## Document segment
- - -

“Kansas City Mac”: The Archives of A. B. Macdonald
Macdonald, A[lexander] B[lack] (1871-1942). An extensive archive documenting the life and career of journalist A. B. Macdonald, including scrapbooks and loose files containing thousands of pages of newspaper clippings, correspondence, photographs, and ephemera. Housed in 24 folding archival cases and two large flat cases, about 14 linear feet total.
Alexander Black Macdonald was a journalist for the Kansas City Star. In 1931, he was awarded the Pulitzer Prize for journalism – the first Pulitzer for the Star and perhaps the first for a Missourian. Born on May 6, 1871 in Queens County, New Brunswick, the son of an itinerant minister. Recalling his father later he said:
"The greatest man I ever knew … was a preacher in a little Canadian village. He preached in three villages, riding on circuit, helping people. He did that for sixty years and died possessing a black broadcloth suit and $125. A great man and a great life."
As a teenager in the 1880s, Macdonald drifted south. In 1886, he fell in with members of the Forepaugh Circus and got a job writing publicity materials, traveling with the company. “circus work was good only through the summer,” he recalled. “In the winter I was broke.”
To make up for lean times, Macdonald got a temporary job with the Philadelphia Press in the winter of 1888. He took up with the circus again in the summer of 1889, ending up in St. Paul and spending the winter writing for the Globe. Another summer with the circus left him in Kansas City, and there he stayed, parlaying his writing experience into a job as a reporter. He worked first for the Kansas City Times (1891-1893), then the Kansas City World (1893), and the Kansas City Star (1894-1920). He took a leave from newspaper reporting to serve on the staff of Country Gentleman and Ladies’ Home Journal (1920-1928), but returned to the Kansas City Star in 1928, and continued there until his death. The great editor and newspaperman E. W. Howe called Macdonald “the Dean of American Reporters.”

- - -

## Data

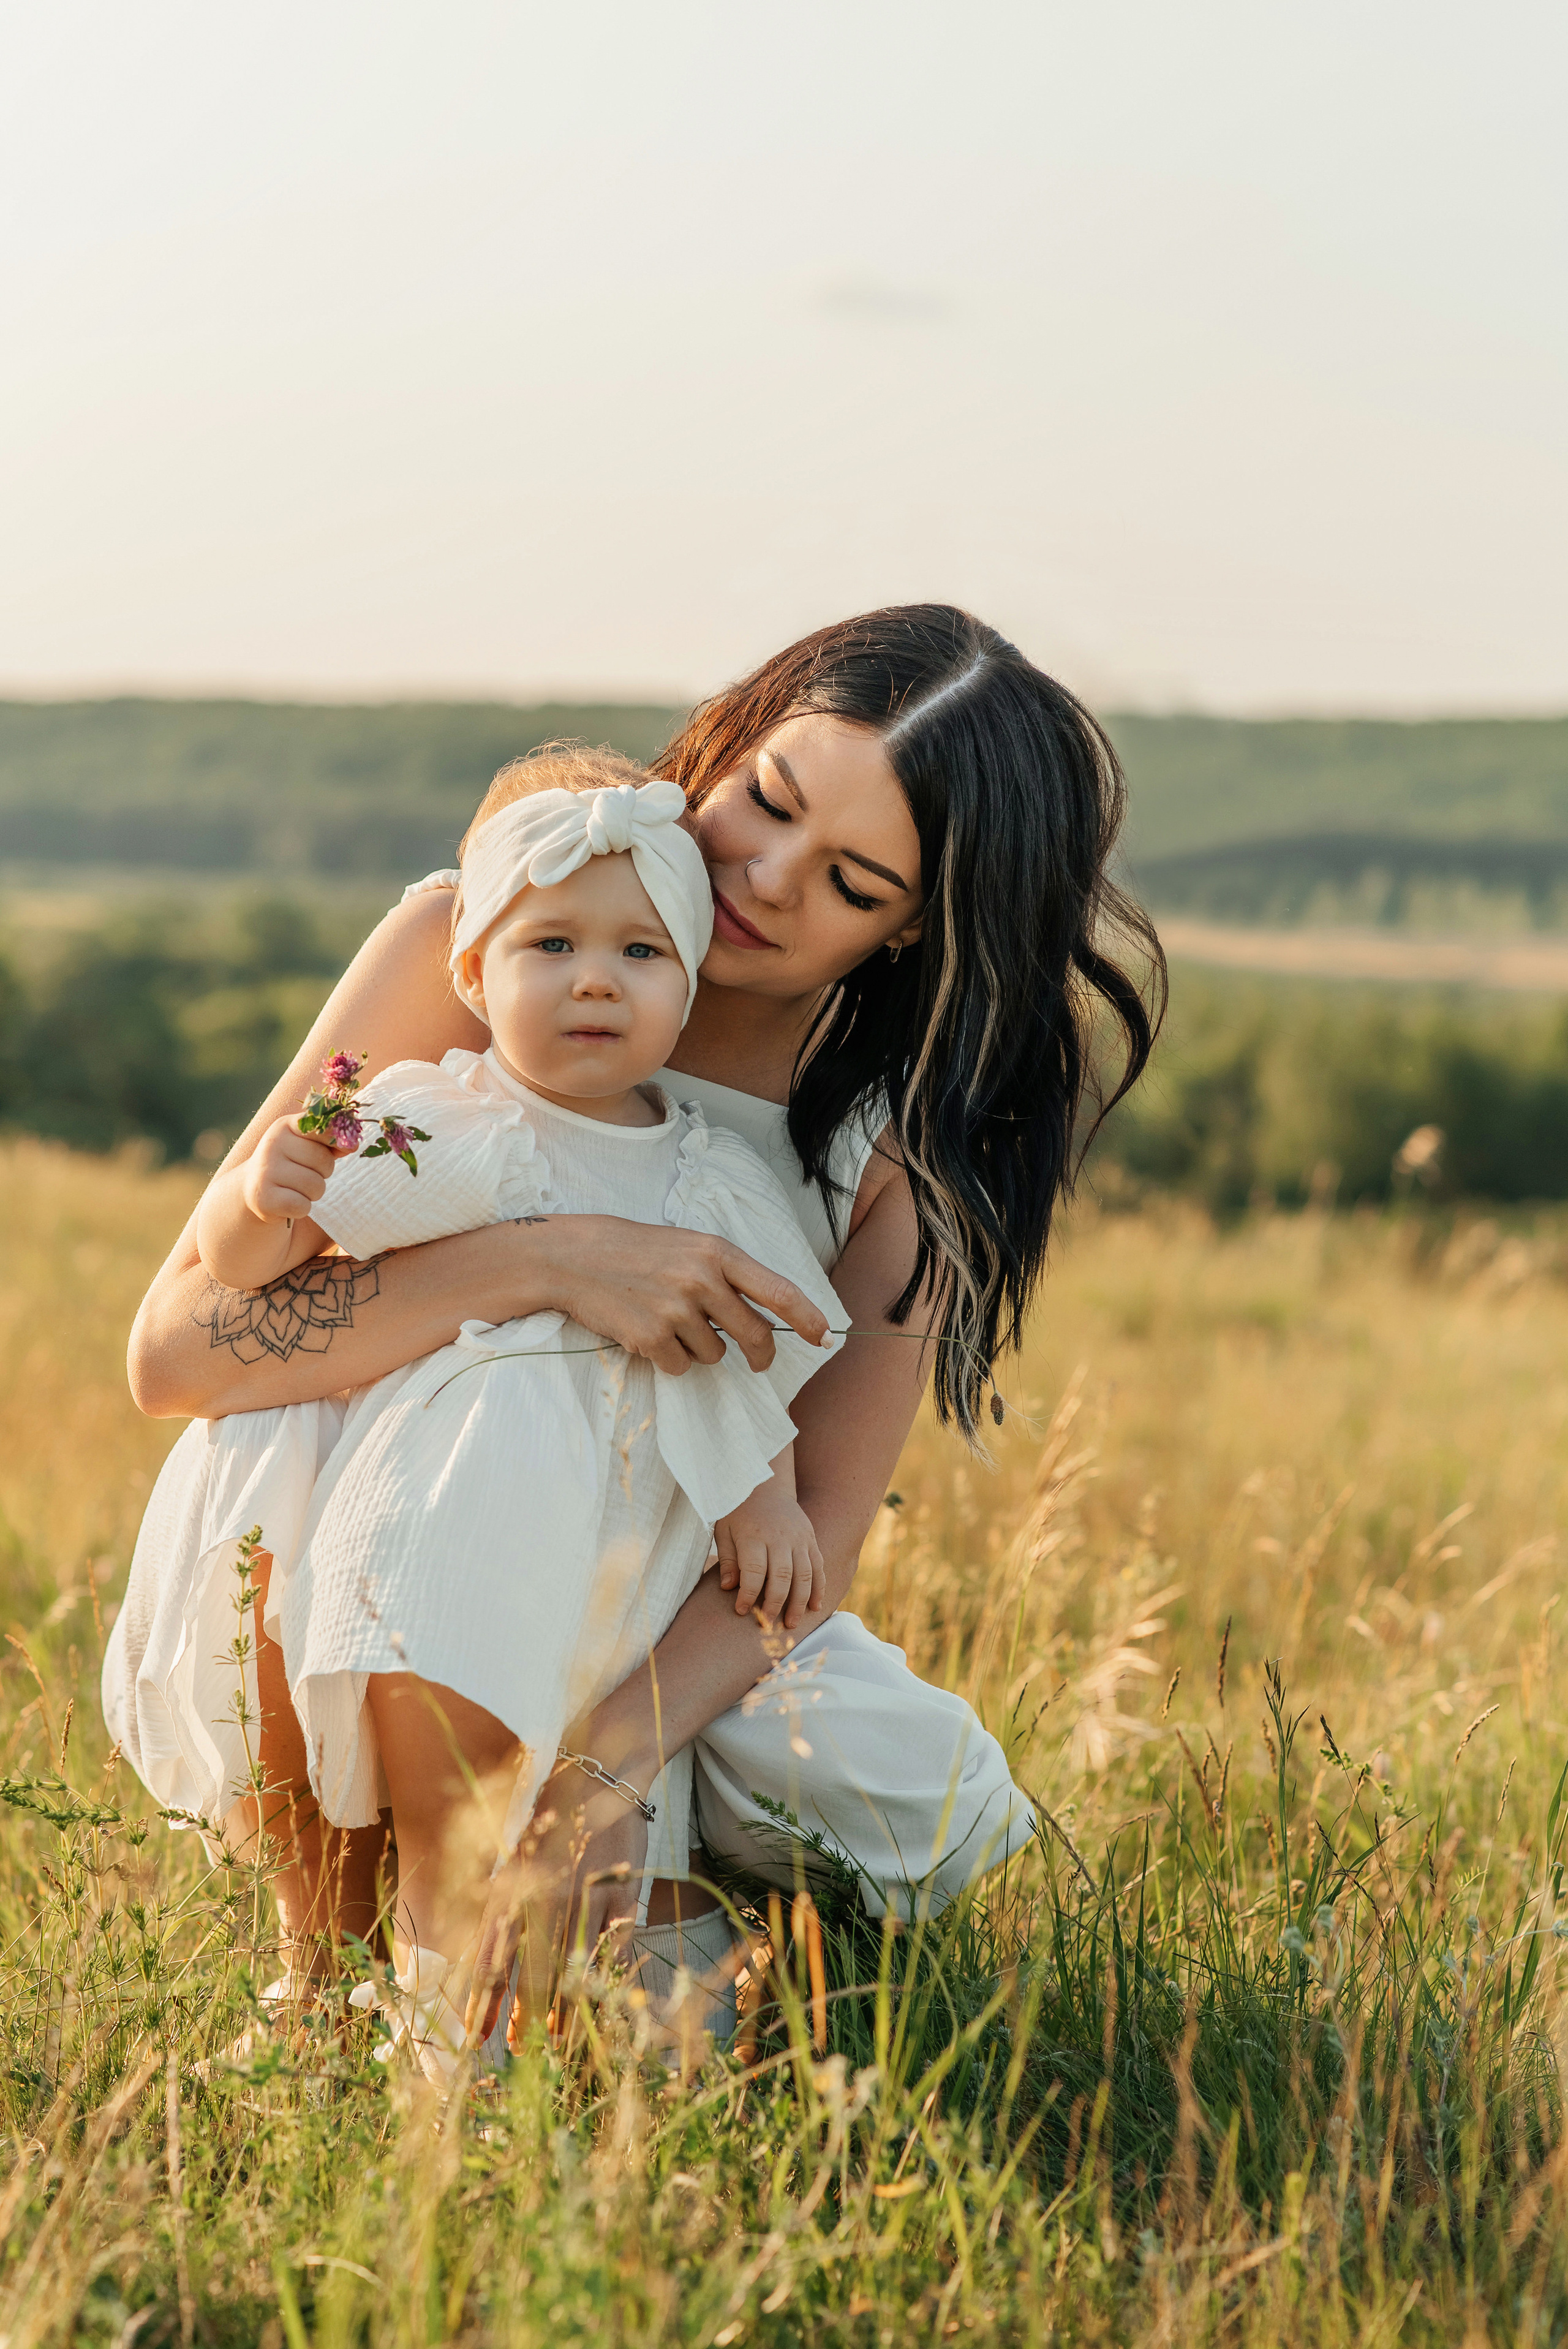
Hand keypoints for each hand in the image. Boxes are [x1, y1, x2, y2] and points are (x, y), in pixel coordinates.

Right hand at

- - -

## List of tasks
1. Answer these from the archive description:
(a) In what year did Macdonald receive the Pulitzer Prize?
(b) In how many folding archival cases is the archive housed?
(c) For which paper did Macdonald write while wintering in St. Paul?
2. Render this sentence from the archive description in Spanish: "As a teenager in the 1880s, Macdonald drifted south."
The data are separate material and have no connection to the archive description.

## Written answers
1.
(a) 1931
(b) 24
(c) The Globe

2. Siendo adolescente en la década de 1880, Macdonald se fue desplazando hacia el sur.